Bref, passons à la musique. Mais rapidement, car le plus intéressant n'est pas ce qui se passe, comment ça se passe, mais le vécu lui-même de cette musique, soit comment les musiciens et l'auditeur la perçoivent. Comme pour toute musique pourrait-on me dire, oui, mais beaucoup l'oublient. Quant à ces deux personnages, le vécu semble bien être pour eux la seule préoccupation au fondement de leur musique, et la seule finalité de leur musique. Toutes les pièces sont basées sur des cellules rythmiques et mélodiques simples, voire très simples. C'est au fur et à mesure de leur répétition, ainsi que lors des infimes variations de tempo ou les micro-changements d'attaque, que l'on perçoit la richesse de cette musique. Une musique contemplative et mystique peut-être, qui s'intéresse aussi à la vie sonore elle-même, aux mystérieux flux d'harmoniques qui s'entremêlent dans la durée jusqu'à former une nappe sonore fantastiques. Car en-dehors de l'aspect hypnotique et répétitif omniprésent, le plus marquant dans cette collaboration ainsi que durant les soli, c'est peut-être cette vie harmonique générée par la répétition, ce réseau incroyable tissé par les résonances.

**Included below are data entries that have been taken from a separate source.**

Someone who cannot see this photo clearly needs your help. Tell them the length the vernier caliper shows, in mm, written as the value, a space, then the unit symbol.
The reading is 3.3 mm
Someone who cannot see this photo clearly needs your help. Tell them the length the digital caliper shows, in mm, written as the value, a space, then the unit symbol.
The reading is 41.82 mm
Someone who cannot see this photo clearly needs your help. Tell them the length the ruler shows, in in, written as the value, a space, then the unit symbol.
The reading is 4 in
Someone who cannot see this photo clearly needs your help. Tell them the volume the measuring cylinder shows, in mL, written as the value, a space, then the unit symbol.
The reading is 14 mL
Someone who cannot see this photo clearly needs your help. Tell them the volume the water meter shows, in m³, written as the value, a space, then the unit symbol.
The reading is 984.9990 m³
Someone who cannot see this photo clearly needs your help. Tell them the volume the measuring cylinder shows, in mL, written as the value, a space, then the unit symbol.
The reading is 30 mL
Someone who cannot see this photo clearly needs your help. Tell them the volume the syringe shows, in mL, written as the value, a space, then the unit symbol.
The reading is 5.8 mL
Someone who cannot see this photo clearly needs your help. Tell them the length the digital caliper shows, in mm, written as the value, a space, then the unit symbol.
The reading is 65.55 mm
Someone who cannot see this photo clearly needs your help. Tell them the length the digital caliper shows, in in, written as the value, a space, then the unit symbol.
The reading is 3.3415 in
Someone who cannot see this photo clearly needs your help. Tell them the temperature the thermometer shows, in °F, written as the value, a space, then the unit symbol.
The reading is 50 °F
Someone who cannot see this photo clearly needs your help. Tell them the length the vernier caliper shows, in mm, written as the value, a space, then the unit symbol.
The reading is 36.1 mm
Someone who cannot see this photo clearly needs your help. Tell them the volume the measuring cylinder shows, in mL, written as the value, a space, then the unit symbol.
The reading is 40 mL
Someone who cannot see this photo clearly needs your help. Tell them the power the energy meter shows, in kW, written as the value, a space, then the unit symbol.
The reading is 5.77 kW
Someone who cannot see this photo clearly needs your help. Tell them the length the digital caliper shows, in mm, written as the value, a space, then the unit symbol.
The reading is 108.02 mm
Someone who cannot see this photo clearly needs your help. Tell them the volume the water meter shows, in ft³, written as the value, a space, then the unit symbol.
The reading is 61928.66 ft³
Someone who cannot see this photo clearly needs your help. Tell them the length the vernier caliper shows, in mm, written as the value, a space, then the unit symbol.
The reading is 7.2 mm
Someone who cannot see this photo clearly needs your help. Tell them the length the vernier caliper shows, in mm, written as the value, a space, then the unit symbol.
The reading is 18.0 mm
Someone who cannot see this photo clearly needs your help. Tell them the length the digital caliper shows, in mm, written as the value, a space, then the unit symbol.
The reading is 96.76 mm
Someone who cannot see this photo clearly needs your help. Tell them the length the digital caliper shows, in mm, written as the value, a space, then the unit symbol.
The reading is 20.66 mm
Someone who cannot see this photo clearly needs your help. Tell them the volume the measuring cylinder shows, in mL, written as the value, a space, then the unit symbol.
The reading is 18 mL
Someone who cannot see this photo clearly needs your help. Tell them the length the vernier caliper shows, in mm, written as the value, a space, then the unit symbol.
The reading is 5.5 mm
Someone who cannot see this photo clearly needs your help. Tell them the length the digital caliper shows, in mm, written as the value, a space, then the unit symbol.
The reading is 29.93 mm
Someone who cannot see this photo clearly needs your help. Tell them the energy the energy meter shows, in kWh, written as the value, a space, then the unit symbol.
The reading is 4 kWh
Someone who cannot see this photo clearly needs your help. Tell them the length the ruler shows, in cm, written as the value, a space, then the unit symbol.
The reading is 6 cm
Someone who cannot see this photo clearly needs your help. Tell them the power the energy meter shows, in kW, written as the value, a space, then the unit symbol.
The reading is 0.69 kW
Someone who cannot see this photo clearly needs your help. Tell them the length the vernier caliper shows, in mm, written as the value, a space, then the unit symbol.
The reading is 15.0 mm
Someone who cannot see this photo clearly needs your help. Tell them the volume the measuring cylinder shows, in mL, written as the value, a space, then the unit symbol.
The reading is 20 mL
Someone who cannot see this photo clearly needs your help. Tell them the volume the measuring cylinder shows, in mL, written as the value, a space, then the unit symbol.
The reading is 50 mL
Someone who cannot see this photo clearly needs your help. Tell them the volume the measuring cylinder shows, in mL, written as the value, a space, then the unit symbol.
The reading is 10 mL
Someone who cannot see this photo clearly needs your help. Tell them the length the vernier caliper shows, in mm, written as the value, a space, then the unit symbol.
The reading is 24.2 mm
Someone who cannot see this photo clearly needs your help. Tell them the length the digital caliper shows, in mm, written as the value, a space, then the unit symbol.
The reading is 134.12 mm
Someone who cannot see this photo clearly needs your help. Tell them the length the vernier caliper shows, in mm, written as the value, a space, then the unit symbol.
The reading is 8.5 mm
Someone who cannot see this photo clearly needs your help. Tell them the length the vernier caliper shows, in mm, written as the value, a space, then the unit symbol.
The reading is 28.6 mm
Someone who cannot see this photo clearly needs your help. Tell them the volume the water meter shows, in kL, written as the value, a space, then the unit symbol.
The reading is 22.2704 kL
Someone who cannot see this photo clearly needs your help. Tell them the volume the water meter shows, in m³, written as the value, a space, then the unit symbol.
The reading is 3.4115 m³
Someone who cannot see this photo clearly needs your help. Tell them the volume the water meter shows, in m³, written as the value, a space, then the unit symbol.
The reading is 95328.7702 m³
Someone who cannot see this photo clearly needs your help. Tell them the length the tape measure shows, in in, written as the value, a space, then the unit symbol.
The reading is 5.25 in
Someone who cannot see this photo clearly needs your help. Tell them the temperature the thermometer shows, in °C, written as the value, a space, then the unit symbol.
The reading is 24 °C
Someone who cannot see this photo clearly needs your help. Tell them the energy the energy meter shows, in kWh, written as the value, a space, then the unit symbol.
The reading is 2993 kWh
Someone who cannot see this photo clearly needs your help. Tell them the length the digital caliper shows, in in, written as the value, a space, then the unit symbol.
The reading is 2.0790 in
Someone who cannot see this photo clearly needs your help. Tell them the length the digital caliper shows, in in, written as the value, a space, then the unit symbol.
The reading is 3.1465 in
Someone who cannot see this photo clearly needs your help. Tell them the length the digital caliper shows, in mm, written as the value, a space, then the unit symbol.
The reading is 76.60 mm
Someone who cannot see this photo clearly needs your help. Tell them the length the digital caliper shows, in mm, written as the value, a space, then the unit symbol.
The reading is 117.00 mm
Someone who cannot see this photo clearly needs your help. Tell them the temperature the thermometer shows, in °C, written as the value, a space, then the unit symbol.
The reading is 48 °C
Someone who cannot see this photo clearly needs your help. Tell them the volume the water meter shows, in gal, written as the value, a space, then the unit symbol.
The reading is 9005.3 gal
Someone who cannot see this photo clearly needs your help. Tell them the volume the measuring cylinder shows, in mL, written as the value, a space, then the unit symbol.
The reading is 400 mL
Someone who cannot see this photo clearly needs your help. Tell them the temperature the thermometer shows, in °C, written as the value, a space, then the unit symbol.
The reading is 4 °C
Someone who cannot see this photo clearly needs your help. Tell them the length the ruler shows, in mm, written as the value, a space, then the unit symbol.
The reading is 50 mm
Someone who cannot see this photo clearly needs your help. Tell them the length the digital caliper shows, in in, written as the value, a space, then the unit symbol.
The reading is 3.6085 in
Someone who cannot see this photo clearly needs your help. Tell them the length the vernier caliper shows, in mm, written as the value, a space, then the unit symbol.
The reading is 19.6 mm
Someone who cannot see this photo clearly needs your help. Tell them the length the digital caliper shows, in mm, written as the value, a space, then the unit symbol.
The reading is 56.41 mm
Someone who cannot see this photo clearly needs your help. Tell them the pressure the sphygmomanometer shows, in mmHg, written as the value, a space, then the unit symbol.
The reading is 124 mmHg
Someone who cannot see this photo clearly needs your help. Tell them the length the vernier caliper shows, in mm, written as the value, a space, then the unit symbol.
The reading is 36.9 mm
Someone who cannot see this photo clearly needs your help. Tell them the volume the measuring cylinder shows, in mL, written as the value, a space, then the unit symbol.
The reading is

Mais c'est aussi la méthode de composition que j'apprécie beaucoup sur ce disque, une méthode simple et radicale héritée de certaines musiques de transe de possession autant que de Terry Riley ou Tony Conrad. La répétition obsessive et radicale tisse en elle-même tout un réseau de significations dans lequel semblent pris les sons projetés et transmis. C'est bien l'aspect obsessionnel qui donne aussi cette sonorité fantastique et surprenante aux sons. Et pas seulement les flux de résonances.
Bref, il s'agit d'une musique assez attendue, surtout venant de Z'ev, mais toujours aussi belle et singulière.